Посреди занятия, уже ближе к вечеру, объявили перерыв – освежиться, Иэн и Нахид компанию им не составили, ушли куда-то к себе, после чего собравшихся разделили на две группы для просмотра видеозаписей множества различных сценариев автовождения, чтобы разобраться, в чем их опасность. Софи и Дерек оказались в одной группе, руководила ею Нахид.

– Так, хорошенько вглядитесь в этот участок пригородной улицы, – сказала она, ставя запись на паузу и указкой обращая внимание зрителей на отдельные детали. – Посмотрите на эти знаки, посмотрите на возможные помехи и опасности. Скажите, какое тут ограничение скорости и с какой скоростью, по-вашему, тут безопасно ехать в заданных условиях.

Посовещавшись, группа Софи правильно определила ограничение скорости – тридцать миль в час (хотя многие высказывали дикие – и ошибочные – предположения), но когда Софи заметила, что разумно было бы вести машину на двадцати милях в час, Дерек оказался непреклонен: тридцать миль в час – совершенно приемлемо.

– Нет, я так не считаю, – отозвалась Нахид. – Ваша соседка права в данном случае.

– Это ваше мнение, – сказал Дерек.

– Да, мое, и все имеют право на свое мнение, хотя это не означает, что все мнения одинаково ценны. Чем вы, напомните, занимаетесь по работе, сэр?

– Менеджер розничных продаж. В основном спортивный инвентарь.

– Хорошо. Значит, в том, что касается спортинвентаря, ваше мнение ценнее моего. Но вероятно, если речь о безопасности на дороге…

– Я вожу машину сорок лет, – перебил он, – и ни разу не попал в аварию. С чего мне выслушивать поучения такой, как вы?

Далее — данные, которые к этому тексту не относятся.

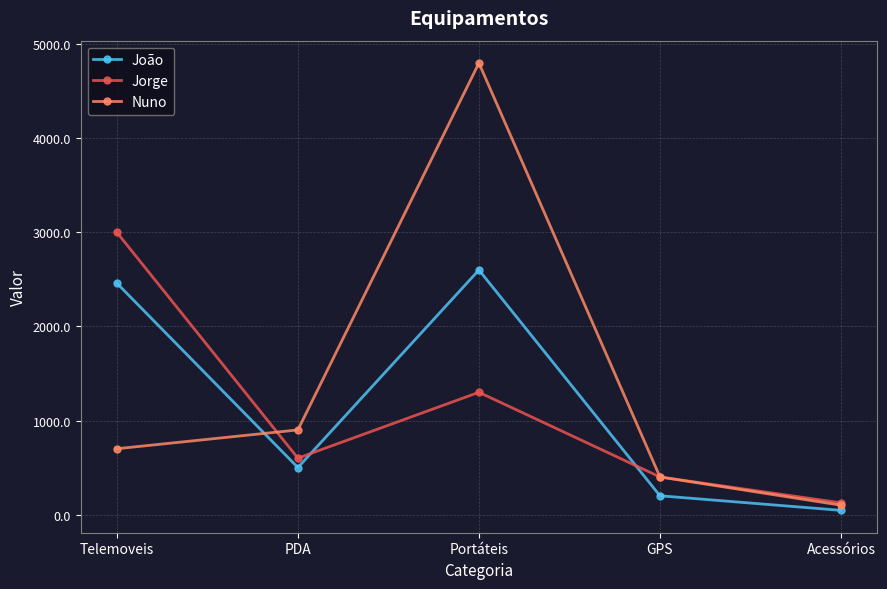

Reading right to left, extract all data points from this chart.

João: 45	200	2600	500	2460
Jorge: 125	400	1300	600	3000
Nuno: 100	400	4800	900	700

Краткая пауза, оторопь – Нахид осознала удар, нанесенный этими тремя словами, но так стремительно, что едва заметишь, и ответила совершенно уравновешенно:

– Видите вот этот знак? Разумеется, видите – и знаете, что он означает: где-то на этой улице школа. Вход в школу видите? Нет, потому что вот этот фургон, оставленный на правой стороне, будет заслонять вам вид, пока вы с ним не поравняетесь. Немала вероятность, что из-за фургона, не замечая вас, выбежит маленькая девочка. От вашей скорости в двадцать миль в час она сильно пострадает. Тридцать миль в час, возможно, убьют ее. Но если проедете по этому отрезку улицы на скорости в тридцать миль в час, вы, наверное, и впрямь укоротите себе время в пути секунд на пять. Вот вам и уравнение. Эти две вещи нужно взвесить относительно друг дружки. Пять секунд вашей жизни – и вся чья-то еще жизнь. Пять секунд – целая жизнь. – Она примолкла, глаза все еще блестели, намек на улыбку по-прежнему виднелся в уголках рта. – Трудное ли это решение? По-моему, нет. А по-вашему, пожалуй, да.

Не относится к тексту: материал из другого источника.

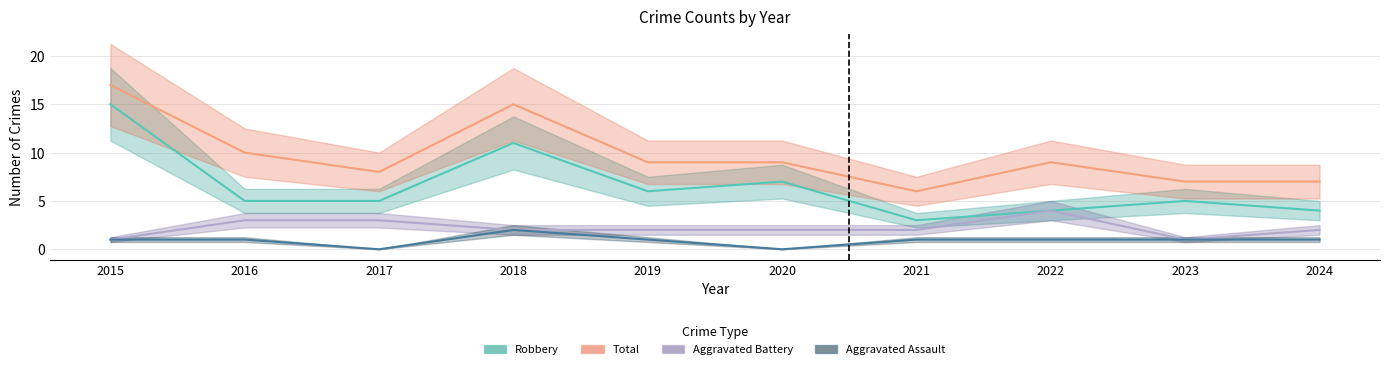

Which series changed the most between 2015 and 2019?

Robbery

Улыбка у нее теперь сделалась вызовом, оружием, направленным прямиком на Дерека. Он уставился на Нахид, но ничего не сказал.

Когда занятия завершились, Софи оказалась с ним в одном лифте. Он сухо кивнул ей, затем отвел взгляд, и мгновение ей думалось, что они доедут молча до самого первого этажа. Но Дерек сказал:

– Ну что, четыре часа моей чертовой жизни я уже никогда не верну.

Софи тщательно взвесила свой ответ:

– Все же лучше, чем получить штрафные на права, согласны?

– Не знаю, – отозвался Дерек. – Думаю, лучше так в следующий раз – вместо того чтобы выслушивать нотации этой самодовольной с…

Софи поначалу не ответила. Просто полегчало от того, что он умолк, не договорив того слова. И лишь когда они вышла на студеный воздух Колмор-роу, где стайки конторских служащих пробирались к станциям и автобусным остановкам, к беспрестанным приливам и отливам дорожного движения, к вечернему небу, черному, как в полночь, она сказала:

– Уверена, что парень сказал бы в точности то же самое. – И добавила имя – Иэн, непонятно зачем. Действительно излишне.

Путь домой для Дерека, где бы этот дом ни находился, был в противоположную от Софи сторону. Но прощальный выстрел он для нее приберег.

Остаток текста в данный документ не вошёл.